I have been witness to changing times. And my diminishing importance as well. The asbestos cover above my head, to protect my interiors from the rains is now gone. The road infront is now a four laned one. There is a Hyundai showroom just down the road. Jinkal was here the other day, with his wife. He has just acquired a Blackberry. He was showing it off to Chetanbhai. I say “he was here with his wife” as it was not Jalpa. I know Jalpa far too well to forget her. They would often meet at the shop. I don’t know what transpired between them. Jinkal had left for Bombay just a year after the floods. Even if they had a break up it would have been on a mobile phone.
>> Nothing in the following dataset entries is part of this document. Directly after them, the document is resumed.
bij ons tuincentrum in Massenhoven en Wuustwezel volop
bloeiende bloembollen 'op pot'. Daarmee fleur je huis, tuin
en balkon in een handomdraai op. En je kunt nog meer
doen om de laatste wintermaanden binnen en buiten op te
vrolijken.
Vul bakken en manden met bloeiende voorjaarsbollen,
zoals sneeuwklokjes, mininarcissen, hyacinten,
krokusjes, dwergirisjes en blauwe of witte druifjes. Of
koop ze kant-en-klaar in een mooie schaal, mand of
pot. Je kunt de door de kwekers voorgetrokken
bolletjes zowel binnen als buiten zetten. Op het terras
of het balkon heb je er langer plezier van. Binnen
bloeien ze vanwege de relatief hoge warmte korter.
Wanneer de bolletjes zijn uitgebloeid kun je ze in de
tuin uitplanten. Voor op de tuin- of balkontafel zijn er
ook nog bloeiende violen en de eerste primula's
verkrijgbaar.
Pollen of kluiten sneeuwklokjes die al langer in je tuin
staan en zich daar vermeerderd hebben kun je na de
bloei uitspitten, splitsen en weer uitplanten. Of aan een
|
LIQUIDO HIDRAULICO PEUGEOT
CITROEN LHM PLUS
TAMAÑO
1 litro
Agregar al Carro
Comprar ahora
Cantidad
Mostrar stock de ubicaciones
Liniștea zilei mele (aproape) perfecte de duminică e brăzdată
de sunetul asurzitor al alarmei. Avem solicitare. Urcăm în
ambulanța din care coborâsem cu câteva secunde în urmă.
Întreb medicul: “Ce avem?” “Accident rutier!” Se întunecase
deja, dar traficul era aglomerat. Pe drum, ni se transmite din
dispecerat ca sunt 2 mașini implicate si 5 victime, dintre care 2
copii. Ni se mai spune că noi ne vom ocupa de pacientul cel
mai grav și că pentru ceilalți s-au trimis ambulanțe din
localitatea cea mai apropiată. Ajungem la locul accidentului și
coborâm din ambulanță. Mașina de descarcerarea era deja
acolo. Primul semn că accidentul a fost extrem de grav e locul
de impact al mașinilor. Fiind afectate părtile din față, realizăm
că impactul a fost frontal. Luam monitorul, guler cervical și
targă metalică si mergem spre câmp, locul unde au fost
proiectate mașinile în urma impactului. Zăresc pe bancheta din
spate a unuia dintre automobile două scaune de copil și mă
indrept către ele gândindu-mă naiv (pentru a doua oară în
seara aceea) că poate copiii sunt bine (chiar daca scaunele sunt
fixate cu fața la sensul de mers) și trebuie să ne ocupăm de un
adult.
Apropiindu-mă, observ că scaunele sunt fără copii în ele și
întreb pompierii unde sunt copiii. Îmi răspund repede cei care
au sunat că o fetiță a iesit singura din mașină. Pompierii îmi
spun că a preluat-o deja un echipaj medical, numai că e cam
It’s so easy with one, isn’t it? All you have to do is, type, “Get the hell out of my life” on your mobile phone and send it to the other party. What a fucking joke! Maulik is here too. For preparations for his thesis viva, or so I gather from his talks with Chetanbhai. I wonder what America has done to him. He shouts F words at his girlfriend on his mobile phone, that too publicly. Now, tell me is that what is expected? There is something called privacy goddamnit. I don’t know what the last word means, I just heard Maulik shouting it over his mobile phone. Rameshbhai has retired from his job. His daughter has been married off to an NRI engineer in Canada.He too doesnot require me,as, I gather he has got some “ISD plan” on his phone gifted by his daughter, the last time, she was here during Uttarayan. Maganbhai, Jinkal’s father does come here for his Mawa supari, but as I often see him, he is mostly glued to his Nokia 2700. And Jethabhai has got a new i-phone, so that he can read Maulik’s mails even on the move.
And here I am, the doomed STD telephone booth, with a rotten base (The rot started after the floods, there is a brick underneath to prevent me from falling off), peeling paint, laden with empty bottles of cold drinks, waiting to be sold off to the Bhangarwala.